Work task — The expected output is the data below, restated word for word.

Data provided —
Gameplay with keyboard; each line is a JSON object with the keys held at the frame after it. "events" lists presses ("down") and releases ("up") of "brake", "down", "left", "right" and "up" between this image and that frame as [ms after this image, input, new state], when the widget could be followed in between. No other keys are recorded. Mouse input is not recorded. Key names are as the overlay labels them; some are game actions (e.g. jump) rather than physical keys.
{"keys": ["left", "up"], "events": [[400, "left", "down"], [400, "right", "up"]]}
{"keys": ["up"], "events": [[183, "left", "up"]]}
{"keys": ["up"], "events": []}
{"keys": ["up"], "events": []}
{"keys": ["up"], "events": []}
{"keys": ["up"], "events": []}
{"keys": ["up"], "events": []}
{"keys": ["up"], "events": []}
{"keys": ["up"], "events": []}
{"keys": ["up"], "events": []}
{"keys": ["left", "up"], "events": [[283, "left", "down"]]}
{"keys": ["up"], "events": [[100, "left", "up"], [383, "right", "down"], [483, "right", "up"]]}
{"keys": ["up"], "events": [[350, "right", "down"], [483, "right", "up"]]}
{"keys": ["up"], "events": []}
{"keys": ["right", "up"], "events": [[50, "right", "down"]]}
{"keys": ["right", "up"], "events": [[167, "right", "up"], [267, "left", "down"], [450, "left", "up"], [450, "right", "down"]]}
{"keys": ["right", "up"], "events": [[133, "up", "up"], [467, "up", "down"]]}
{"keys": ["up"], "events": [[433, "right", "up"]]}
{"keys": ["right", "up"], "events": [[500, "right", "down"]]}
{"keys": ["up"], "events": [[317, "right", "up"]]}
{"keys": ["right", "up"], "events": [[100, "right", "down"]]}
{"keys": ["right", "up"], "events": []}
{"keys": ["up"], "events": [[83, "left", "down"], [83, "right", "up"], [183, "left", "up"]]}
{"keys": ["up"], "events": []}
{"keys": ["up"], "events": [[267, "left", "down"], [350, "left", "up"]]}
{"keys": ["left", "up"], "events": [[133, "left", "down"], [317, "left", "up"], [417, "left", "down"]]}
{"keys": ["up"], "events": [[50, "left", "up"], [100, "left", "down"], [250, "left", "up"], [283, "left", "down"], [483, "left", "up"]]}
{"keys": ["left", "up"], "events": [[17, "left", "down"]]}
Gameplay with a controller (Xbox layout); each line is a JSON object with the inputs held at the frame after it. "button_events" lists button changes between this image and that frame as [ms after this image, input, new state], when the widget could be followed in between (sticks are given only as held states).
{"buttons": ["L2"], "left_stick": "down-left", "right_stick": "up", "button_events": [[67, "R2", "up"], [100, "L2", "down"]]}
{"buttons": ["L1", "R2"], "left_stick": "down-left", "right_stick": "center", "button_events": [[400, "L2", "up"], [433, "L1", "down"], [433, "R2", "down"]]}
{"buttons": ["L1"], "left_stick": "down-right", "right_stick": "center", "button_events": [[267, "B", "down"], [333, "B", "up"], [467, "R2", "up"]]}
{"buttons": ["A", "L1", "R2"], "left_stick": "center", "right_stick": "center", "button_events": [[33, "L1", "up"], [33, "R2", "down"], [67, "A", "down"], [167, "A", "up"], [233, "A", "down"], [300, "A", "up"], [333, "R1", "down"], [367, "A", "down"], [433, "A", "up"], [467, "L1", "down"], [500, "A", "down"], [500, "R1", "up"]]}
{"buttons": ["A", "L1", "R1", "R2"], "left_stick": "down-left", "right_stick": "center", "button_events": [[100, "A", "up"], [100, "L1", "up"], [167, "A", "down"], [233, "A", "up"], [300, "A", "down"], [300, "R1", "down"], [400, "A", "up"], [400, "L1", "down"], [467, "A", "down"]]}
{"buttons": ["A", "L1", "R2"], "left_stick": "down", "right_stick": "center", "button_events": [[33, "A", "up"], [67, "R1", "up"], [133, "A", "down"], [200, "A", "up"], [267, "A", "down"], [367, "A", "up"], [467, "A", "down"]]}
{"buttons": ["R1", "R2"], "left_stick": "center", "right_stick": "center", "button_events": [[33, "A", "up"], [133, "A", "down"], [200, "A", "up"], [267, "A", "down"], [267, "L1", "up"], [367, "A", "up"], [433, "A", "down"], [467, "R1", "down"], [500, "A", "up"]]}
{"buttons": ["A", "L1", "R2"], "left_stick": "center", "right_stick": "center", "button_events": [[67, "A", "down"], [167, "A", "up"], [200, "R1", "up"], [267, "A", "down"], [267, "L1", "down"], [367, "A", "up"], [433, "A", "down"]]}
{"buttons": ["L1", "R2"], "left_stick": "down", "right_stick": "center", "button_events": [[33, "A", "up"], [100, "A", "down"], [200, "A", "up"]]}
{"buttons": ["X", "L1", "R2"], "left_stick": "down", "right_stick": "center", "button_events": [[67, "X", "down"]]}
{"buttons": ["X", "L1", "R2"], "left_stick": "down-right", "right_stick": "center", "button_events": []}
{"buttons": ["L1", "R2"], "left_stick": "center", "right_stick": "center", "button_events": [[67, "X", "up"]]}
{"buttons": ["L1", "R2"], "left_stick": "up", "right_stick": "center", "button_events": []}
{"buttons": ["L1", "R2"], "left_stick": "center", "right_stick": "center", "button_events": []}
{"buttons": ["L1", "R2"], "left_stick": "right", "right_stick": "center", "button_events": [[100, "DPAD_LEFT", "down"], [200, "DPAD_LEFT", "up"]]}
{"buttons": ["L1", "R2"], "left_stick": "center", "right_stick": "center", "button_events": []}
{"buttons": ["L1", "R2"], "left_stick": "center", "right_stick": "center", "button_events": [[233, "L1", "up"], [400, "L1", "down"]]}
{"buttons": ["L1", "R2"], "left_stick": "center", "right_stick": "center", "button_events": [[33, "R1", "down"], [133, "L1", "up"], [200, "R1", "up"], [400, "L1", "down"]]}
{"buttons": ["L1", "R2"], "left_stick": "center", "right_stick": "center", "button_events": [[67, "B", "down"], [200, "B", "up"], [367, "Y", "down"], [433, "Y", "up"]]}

Result of this task —
Gameplay with keyboard; each line is a JSON object with the keys held at the frame after it. "events" lists presses ("down") and releases ("up") of "brake", "down", "left", "right" and "up" between this image and that frame as [ms after this image, input, new state], when the widget could be followed in between. No other keys are recorded. Mouse input is not recorded. Key names are as the overlay labels them; some are game actions (e.g. jump) rather than physical keys.
{"keys": ["left", "up"], "events": [[400, "left", "down"], [400, "right", "up"]]}
{"keys": ["up"], "events": [[183, "left", "up"]]}
{"keys": ["up"], "events": []}
{"keys": ["up"], "events": []}
{"keys": ["up"], "events": []}
{"keys": ["up"], "events": []}
{"keys": ["up"], "events": []}
{"keys": ["up"], "events": []}
{"keys": ["up"], "events": []}
{"keys": ["up"], "events": []}
{"keys": ["left", "up"], "events": [[283, "left", "down"]]}
{"keys": ["up"], "events": [[100, "left", "up"], [383, "right", "down"], [483, "right", "up"]]}
{"keys": ["up"], "events": [[350, "right", "down"], [483, "right", "up"]]}
{"keys": ["up"], "events": []}
{"keys": ["right", "up"], "events": [[50, "right", "down"]]}
{"keys": ["right", "up"], "events": [[167, "right", "up"], [267, "left", "down"], [450, "left", "up"], [450, "right", "down"]]}
{"keys": ["right", "up"], "events": [[133, "up", "up"], [467, "up", "down"]]}
{"keys": ["up"], "events": [[433, "right", "up"]]}
{"keys": ["right", "up"], "events": [[500, "right", "down"]]}
{"keys": ["up"], "events": [[317, "right", "up"]]}
{"keys": ["right", "up"], "events": [[100, "right", "down"]]}
{"keys": ["right", "up"], "events": []}
{"keys": ["up"], "events": [[83, "left", "down"], [83, "right", "up"], [183, "left", "up"]]}
{"keys": ["up"], "events": []}
{"keys": ["up"], "events": [[267, "left", "down"], [350, "left", "up"]]}
{"keys": ["left", "up"], "events": [[133, "left", "down"], [317, "left", "up"], [417, "left", "down"]]}
{"keys": ["up"], "events": [[50, "left", "up"], [100, "left", "down"], [250, "left", "up"], [283, "left", "down"], [483, "left", "up"]]}
{"keys": ["left", "up"], "events": [[17, "left", "down"]]}
Gameplay with a controller (Xbox layout); each line is a JSON object with the inputs held at the frame after it. "button_events" lists button changes between this image and that frame as [ms after this image, input, new state], when the widget could be followed in between (sticks are given only as held states).
{"buttons": ["L2"], "left_stick": "down-left", "right_stick": "up", "button_events": [[67, "R2", "up"], [100, "L2", "down"]]}
{"buttons": ["L1", "R2"], "left_stick": "down-left", "right_stick": "center", "button_events": [[400, "L2", "up"], [433, "L1", "down"], [433, "R2", "down"]]}
{"buttons": ["L1"], "left_stick": "down-right", "right_stick": "center", "button_events": [[267, "B", "down"], [333, "B", "up"], [467, "R2", "up"]]}
{"buttons": ["A", "L1", "R2"], "left_stick": "center", "right_stick": "center", "button_events": [[33, "L1", "up"], [33, "R2", "down"], [67, "A", "down"], [167, "A", "up"], [233, "A", "down"], [300, "A", "up"], [333, "R1", "down"], [367, "A", "down"], [433, "A", "up"], [467, "L1", "down"], [500, "A", "down"], [500, "R1", "up"]]}
{"buttons": ["A", "L1", "R1", "R2"], "left_stick": "down-left", "right_stick": "center", "button_events": [[100, "A", "up"], [100, "L1", "up"], [167, "A", "down"], [233, "A", "up"], [300, "A", "down"], [300, "R1", "down"], [400, "A", "up"], [400, "L1", "down"], [467, "A", "down"]]}
{"buttons": ["A", "L1", "R2"], "left_stick": "down", "right_stick": "center", "button_events": [[33, "A", "up"], [67, "R1", "up"], [133, "A", "down"], [200, "A", "up"], [267, "A", "down"], [367, "A", "up"], [467, "A", "down"]]}
{"buttons": ["R1", "R2"], "left_stick": "center", "right_stick": "center", "button_events": [[33, "A", "up"], [133, "A", "down"], [200, "A", "up"], [267, "A", "down"], [267, "L1", "up"], [367, "A", "up"], [433, "A", "down"], [467, "R1", "down"], [500, "A", "up"]]}
{"buttons": ["A", "L1", "R2"], "left_stick": "center", "right_stick": "center", "button_events": [[67, "A", "down"], [167, "A", "up"], [200, "R1", "up"], [267, "A", "down"], [267, "L1", "down"], [367, "A", "up"], [433, "A", "down"]]}
{"buttons": ["L1", "R2"], "left_stick": "down", "right_stick": "center", "button_events": [[33, "A", "up"], [100, "A", "down"], [200, "A", "up"]]}
{"buttons": ["X", "L1", "R2"], "left_stick": "down", "right_stick": "center", "button_events": [[67, "X", "down"]]}
{"buttons": ["X", "L1", "R2"], "left_stick": "down-right", "right_stick": "center", "button_events": []}
{"buttons": ["L1", "R2"], "left_stick": "center", "right_stick": "center", "button_events": [[67, "X", "up"]]}
{"buttons": ["L1", "R2"], "left_stick": "up", "right_stick": "center", "button_events": []}
{"buttons": ["L1", "R2"], "left_stick": "center", "right_stick": "center", "button_events": []}
{"buttons": ["L1", "R2"], "left_stick": "right", "right_stick": "center", "button_events": [[100, "DPAD_LEFT", "down"], [200, "DPAD_LEFT", "up"]]}
{"buttons": ["L1", "R2"], "left_stick": "center", "right_stick": "center", "button_events": []}
{"buttons": ["L1", "R2"], "left_stick": "center", "right_stick": "center", "button_events": [[233, "L1", "up"], [400, "L1", "down"]]}
{"buttons": ["L1", "R2"], "left_stick": "center", "right_stick": "center", "button_events": [[33, "R1", "down"], [133, "L1", "up"], [200, "R1", "up"], [400, "L1", "down"]]}
{"buttons": ["L1", "R2"], "left_stick": "center", "right_stick": "center", "button_events": [[67, "B", "down"], [200, "B", "up"], [367, "Y", "down"], [433, "Y", "up"]]}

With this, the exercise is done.